Mr Quinn responded that the offer to publish a correction in the print edition “does not go far enough”. He also claimed that the editor’s reference to Dr Cotter’s views were an attempt to “obfuscate the matter” drawing attention to a report on mumps amongst 15-24 year-olds in  Northern Ireland where the majority of those in that age group who got mumps had received the two doses of the MMR vaccine. He also claimed that his complaint about the online article “had not been addressed sufficiently” or “promptly”.

As the complaint could not be resolved by conciliation it was forwarded to the Press Ombudsman for a decision.

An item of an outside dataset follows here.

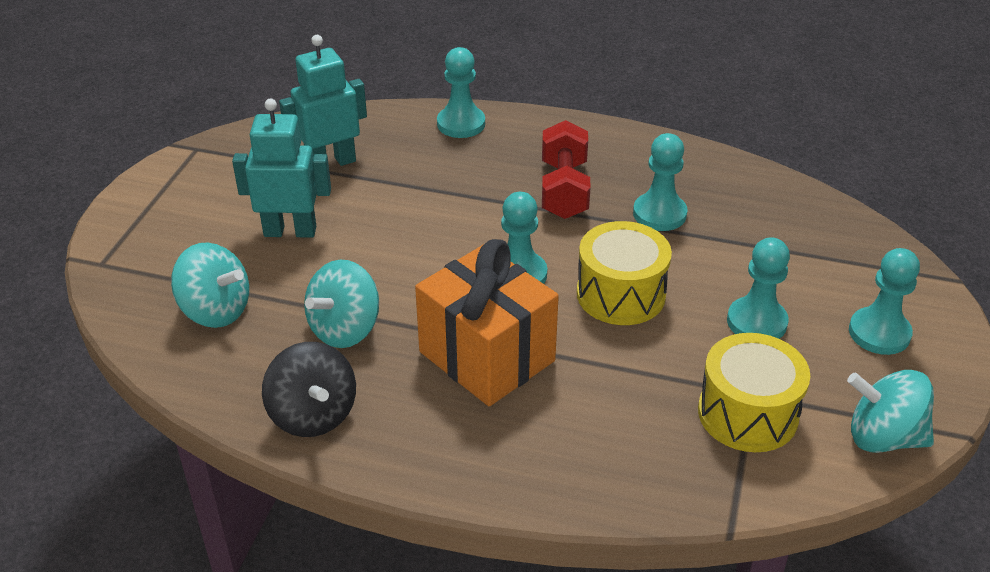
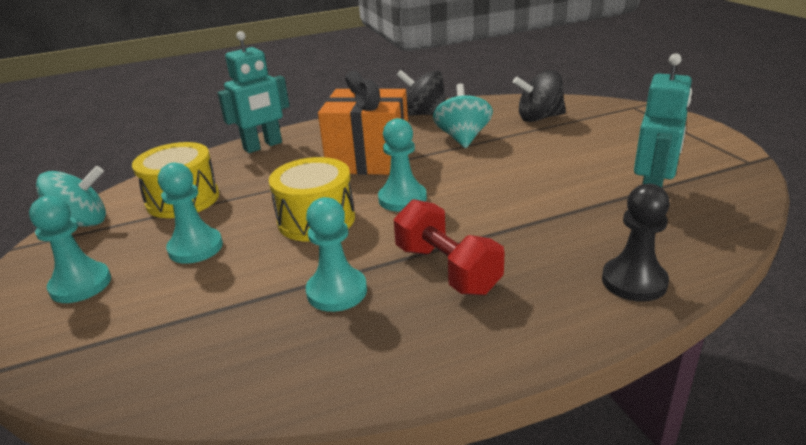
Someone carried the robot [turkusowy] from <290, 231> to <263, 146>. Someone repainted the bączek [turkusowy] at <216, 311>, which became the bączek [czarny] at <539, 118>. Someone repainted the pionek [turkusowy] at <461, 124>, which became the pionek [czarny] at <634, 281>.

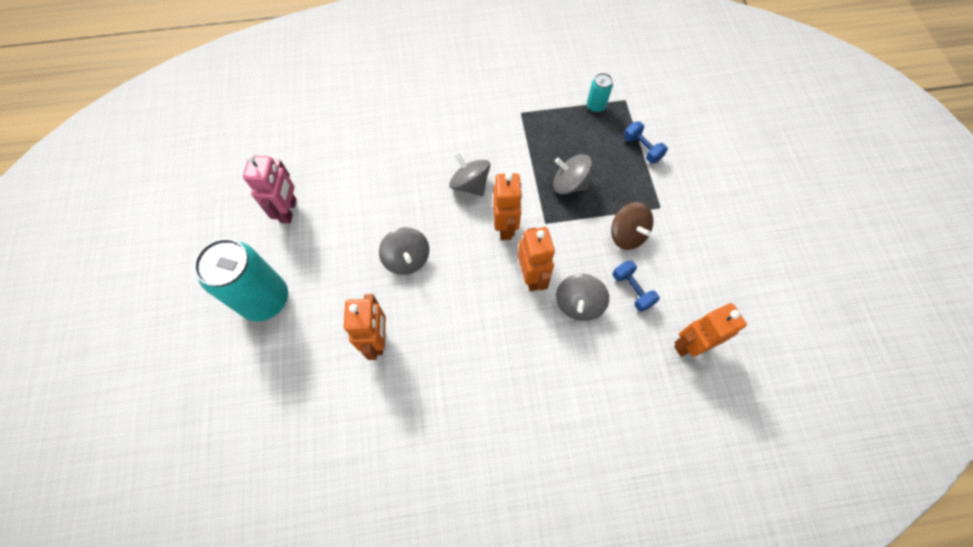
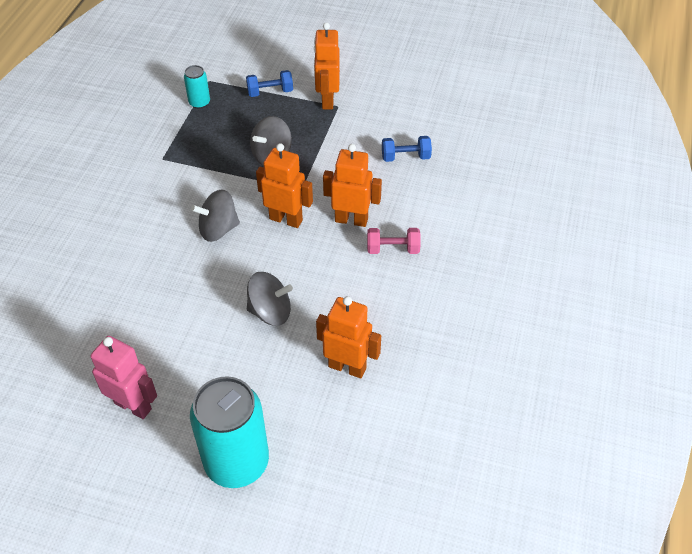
Someone carried the robot [pomarańczowy] from <690, 344> to <327, 100>. Someone put down the hantel [różowy] at <393, 249>. Someone took away the bączek [szary] at <578, 304>. Someone took away the bączek [brązowy] at <627, 235>.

Decision of the Press Ombudsman

There is clearly disagreement about the efficacy of the MMR vaccine in protecting people against mumps. Mr Quinn has cited reports that many people who have been vaccinated have reduced or lost their immunity. It is quite clear however that the medical authorities fundamentally believe in the importance of the MMR vaccine and the role it plays in preventing the spread of mumps. Mr Quinn believes the article was inaccurate in its references to the proportion of unvaccinated people who get mumps. The Irish Times by amending the article online acknowledged that it, as originally worded, needed addressing. It is my view that Mr Quinn’s concerns were addressed adequately by the amendment of the article online. Principle 1.3 of the Code requires when appropriate a … clarification shall be published promptly and with due prominence. I note that the article currently online includes reference to it having been edited. Whilst Mr Quinn disagrees, I believe this is a sufficient acknowledgement of the need for an amendment to the original article. I would have preferred if readers of the article today were provided with more information on the nature of the edit but, nonetheless, I find that sufficient action was taken to address Mr Quinn’s complaint and therefore I find no breach of Principle 1.

In regard to the print edition of the article the offer by the editor to publish a correction was sufficient to address the requirement found in Principle 1.3 of the Code.

On 4 September 2020 the Press Council upheld an appeal submitted by Mr Quinn on the grounds that the Press Ombudsman had erred in his application of Principle 1 of the Code of Practice.